The United States is losing political ground in Latin America and Europe, traditionally its home turf. In Africa, it is not faring any better. The United States is gaining traction in Asia, where it was losing ground for a long time. Yet, this may not be enough. America needs to be everywhere and stronger to keep itself ahead.
Here the old social order, based on strong communities caring for their own, which keeps the state at bay, is unraveling. The state is required to provide new, more expansive services, for which it needs more money and more social intervention. The idea of social welfare provided by the state, first introduced by social democracies and by Bismarck’s Germany, is expanding. People believe that old services, once private, are better performed by the state (education or health, but also police or defense). The state is less about setting rules that independent economic-political players will use fairly, and more about managing limited resources and central mediation between conflicting social forces.
The old liberal order was based on the idea of a light state that would care only about setting the rules. Services and welfare were provided by families, strong and large, and by churches or religious organizations looking after the ones who were left out.
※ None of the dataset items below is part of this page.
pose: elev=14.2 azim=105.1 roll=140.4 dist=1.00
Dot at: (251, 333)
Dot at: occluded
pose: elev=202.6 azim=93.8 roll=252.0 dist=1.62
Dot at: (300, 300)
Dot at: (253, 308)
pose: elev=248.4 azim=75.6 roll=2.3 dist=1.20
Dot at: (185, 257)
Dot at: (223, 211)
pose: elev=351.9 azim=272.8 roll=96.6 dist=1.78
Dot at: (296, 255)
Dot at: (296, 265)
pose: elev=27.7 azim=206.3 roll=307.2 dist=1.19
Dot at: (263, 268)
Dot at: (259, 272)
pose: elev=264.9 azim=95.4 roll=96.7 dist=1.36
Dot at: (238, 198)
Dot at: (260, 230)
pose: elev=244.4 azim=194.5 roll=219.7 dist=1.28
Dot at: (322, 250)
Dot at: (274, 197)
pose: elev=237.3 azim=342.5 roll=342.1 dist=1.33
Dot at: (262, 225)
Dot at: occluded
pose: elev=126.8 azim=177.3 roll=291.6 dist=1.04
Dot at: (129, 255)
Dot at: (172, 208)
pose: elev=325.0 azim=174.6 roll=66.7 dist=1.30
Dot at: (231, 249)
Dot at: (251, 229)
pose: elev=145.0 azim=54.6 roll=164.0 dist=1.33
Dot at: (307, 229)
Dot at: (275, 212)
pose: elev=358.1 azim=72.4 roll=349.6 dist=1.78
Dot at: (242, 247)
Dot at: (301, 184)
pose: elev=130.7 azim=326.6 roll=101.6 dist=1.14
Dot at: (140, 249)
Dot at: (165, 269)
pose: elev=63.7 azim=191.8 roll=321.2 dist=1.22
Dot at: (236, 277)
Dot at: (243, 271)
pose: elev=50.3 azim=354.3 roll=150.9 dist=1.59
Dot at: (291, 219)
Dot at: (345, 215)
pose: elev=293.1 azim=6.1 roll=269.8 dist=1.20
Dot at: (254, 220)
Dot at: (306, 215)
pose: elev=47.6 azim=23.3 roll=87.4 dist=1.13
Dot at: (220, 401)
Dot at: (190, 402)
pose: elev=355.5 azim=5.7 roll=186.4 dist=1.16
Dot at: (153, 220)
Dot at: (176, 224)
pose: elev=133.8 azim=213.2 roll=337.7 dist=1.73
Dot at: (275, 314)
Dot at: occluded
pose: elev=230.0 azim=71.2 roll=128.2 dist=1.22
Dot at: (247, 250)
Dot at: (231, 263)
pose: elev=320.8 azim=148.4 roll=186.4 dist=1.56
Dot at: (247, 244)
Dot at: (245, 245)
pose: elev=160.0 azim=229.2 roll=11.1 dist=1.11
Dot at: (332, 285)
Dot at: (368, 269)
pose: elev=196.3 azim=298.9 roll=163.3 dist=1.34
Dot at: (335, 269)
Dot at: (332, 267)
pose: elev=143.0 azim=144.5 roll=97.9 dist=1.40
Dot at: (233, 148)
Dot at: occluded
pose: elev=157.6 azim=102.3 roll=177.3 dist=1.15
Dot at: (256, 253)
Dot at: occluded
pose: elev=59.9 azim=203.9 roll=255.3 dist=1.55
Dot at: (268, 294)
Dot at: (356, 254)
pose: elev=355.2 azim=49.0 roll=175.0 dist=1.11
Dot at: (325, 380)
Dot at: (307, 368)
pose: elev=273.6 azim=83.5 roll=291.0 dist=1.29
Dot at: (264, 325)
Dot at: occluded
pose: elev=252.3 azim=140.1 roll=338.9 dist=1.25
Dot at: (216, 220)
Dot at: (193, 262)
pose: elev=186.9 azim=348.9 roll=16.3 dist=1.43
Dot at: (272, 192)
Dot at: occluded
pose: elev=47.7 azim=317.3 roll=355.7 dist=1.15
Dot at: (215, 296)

Even in China, without organized churches, villages, clans, and guilds provided social services without interference from the state. The weak, light state was thus grounded on strong churches and strong families.
Socialism in the 19th and 20th centuries introduced the idea of the state caring for everything, and capitalist societies adopted it, seeing its positive side in providing public cohesion and a new social contract. Bismarck’s caring state, with public schools and free basic health care, created the first mass program for social improvement of the quality of the population. The people, by being better educated and in better health, improved the state productivity and innovation in all social aspects.
But if the state has to provide health care, unemployment benefits, free school, et cetera, then, the foundations of liberalism will start shifting. What is liberalism if the state is required to look after everything and everybody? It is more than the lure of a totalitarian state; it is the balancing act about where there is and where there can be free initiative.
This is shaking the foundations of America, born out of this free spirit.[2] Here, technology brings us also beyond the interventionist state. Society itself is replaced by networking on the web, and social interactions with phone chats. Social control by elders or police informers are replaced by phone tracking and cameras with facial recognition.
The state provides for all, perhaps even rightly so, and the internet drains and transforms society. But all of this creates a sentimental desert.
Human cordiality and relations are gone. Man, basically a social, political animal, is maimed and torn. This provides a new role for religion in society: delivering warmth, attention, care, and being a field hospital. The present path of the Catholic Church is apparently set on filling this yawning gap.
This is immensely strong in America and Western society, where the responsibilities of different institutions are blurred and overlapping, but it is also present in China where the state has a stronger and clearer role.
It is hard to say which challenges are more difficult, the Chinese or the American ones. But in the next few months at least, we shall see who will move ahead of the other.